- Promotional Poster
- Directed by: Mao Ayuth
- Written by: Mao Ayuth
- Produced by: Mao Ayuth
- Starring: Dy Saveth Preap Sovath Sim Solika Rathanak (Prek)
- Release date: 2005;
- Running time: 120 minutes
- Country: Cambodia
- Language: Khmer
- Budget: $100,000

= The Crocodile (film) =

The Crocodile (នេសាទក្រពើ, Nésat Krâpeu; lit. 'Crocodile Fishing') is a 2005 Cambodian horror-action film written and directed by Mao Ayuth. It was first released in July 2005 and has periodically returned to Cambodian cinemas since July 2007. It has never been released on DVD or in digital format.

== Plot ==
A group of villagers live by a crocodile-infested river which has claimed the lives of many of their relatives. After losing his wife, family members and neighbours to the crocodiles, local farmer San decides to become a crocodile hunter. His aim is to find and kill the Crocodile King.

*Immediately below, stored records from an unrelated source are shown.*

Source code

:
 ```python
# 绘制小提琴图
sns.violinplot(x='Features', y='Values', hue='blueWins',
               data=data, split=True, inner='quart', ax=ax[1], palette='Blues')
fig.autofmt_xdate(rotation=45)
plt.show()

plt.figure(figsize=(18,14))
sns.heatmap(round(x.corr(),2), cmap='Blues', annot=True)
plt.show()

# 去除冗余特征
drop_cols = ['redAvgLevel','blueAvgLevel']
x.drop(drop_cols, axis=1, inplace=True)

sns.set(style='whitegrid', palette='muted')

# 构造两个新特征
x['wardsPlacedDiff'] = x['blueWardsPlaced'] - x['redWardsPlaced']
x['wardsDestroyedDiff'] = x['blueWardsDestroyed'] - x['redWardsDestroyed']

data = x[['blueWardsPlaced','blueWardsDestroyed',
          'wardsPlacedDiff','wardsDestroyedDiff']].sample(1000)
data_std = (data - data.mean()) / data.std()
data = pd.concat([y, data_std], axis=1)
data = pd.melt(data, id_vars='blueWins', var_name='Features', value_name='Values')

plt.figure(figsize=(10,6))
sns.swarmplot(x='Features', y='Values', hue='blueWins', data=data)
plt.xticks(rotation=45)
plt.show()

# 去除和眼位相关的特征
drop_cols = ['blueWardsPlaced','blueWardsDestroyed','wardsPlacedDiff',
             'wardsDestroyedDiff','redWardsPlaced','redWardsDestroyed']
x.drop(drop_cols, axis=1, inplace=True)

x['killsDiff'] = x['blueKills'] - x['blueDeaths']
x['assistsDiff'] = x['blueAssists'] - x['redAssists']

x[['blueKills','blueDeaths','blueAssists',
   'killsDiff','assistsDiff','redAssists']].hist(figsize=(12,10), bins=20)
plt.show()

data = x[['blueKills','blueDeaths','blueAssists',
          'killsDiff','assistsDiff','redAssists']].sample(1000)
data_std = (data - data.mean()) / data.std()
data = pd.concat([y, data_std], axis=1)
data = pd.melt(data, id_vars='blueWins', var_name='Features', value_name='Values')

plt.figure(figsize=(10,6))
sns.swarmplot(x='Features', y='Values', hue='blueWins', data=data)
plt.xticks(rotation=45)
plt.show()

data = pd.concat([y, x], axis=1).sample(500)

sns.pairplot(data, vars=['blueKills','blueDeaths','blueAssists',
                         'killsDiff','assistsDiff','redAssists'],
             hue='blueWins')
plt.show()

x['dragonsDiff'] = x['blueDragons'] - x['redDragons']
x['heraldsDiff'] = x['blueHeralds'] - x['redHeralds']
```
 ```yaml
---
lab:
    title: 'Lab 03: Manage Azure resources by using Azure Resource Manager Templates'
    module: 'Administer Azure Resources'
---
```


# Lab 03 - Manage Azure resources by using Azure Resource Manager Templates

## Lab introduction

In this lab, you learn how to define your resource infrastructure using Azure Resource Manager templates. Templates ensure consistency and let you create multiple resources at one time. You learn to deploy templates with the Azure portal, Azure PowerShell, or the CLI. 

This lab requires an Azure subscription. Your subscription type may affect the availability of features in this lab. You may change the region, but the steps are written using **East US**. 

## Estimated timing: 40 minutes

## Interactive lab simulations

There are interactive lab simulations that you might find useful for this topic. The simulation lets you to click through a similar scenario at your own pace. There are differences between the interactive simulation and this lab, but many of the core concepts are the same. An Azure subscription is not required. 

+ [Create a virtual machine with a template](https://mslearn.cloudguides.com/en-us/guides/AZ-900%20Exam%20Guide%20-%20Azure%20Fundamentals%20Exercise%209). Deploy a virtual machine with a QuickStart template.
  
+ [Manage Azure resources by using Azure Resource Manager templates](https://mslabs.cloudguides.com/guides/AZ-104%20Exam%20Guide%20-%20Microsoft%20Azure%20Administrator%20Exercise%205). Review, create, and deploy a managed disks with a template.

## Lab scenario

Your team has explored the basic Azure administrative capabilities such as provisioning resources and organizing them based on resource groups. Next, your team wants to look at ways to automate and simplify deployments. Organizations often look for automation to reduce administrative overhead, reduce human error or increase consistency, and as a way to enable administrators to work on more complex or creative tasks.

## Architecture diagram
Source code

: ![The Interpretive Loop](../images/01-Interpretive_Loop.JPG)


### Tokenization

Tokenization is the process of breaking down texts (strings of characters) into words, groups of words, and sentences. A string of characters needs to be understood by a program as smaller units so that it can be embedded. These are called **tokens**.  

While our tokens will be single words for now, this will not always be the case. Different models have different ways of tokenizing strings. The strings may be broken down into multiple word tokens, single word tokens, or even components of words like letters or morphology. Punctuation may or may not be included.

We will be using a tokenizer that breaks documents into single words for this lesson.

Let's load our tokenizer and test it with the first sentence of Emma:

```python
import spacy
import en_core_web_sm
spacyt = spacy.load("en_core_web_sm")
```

== Production and release ==
The film's budget was US$100,000, a high level for a Cambodian production; a significant amount of this went towards the film's lead actor, Preap Sovath. The film was written, produced and directed by Mao Ayuth, who was one of the few filmmakers from the golden age of Cambodian cinema to survive the Khmer Rouge regime. The film was first released in July 2005 in six theatres across Cambodia. It has subsequently been released several more times. As of March 2021, the film has not been released on DVD or streaming platforms; a viral Facebook post asked for the film's release using the hashtag "#releaseនេសាទក្រពើ".

== Awards ==
The Crocodile won six awards at the Khmer National Film Celebration, including Best Movie, Best Director and Best Writer for Mao Ayuth, and Best Actor for Preap Sovath.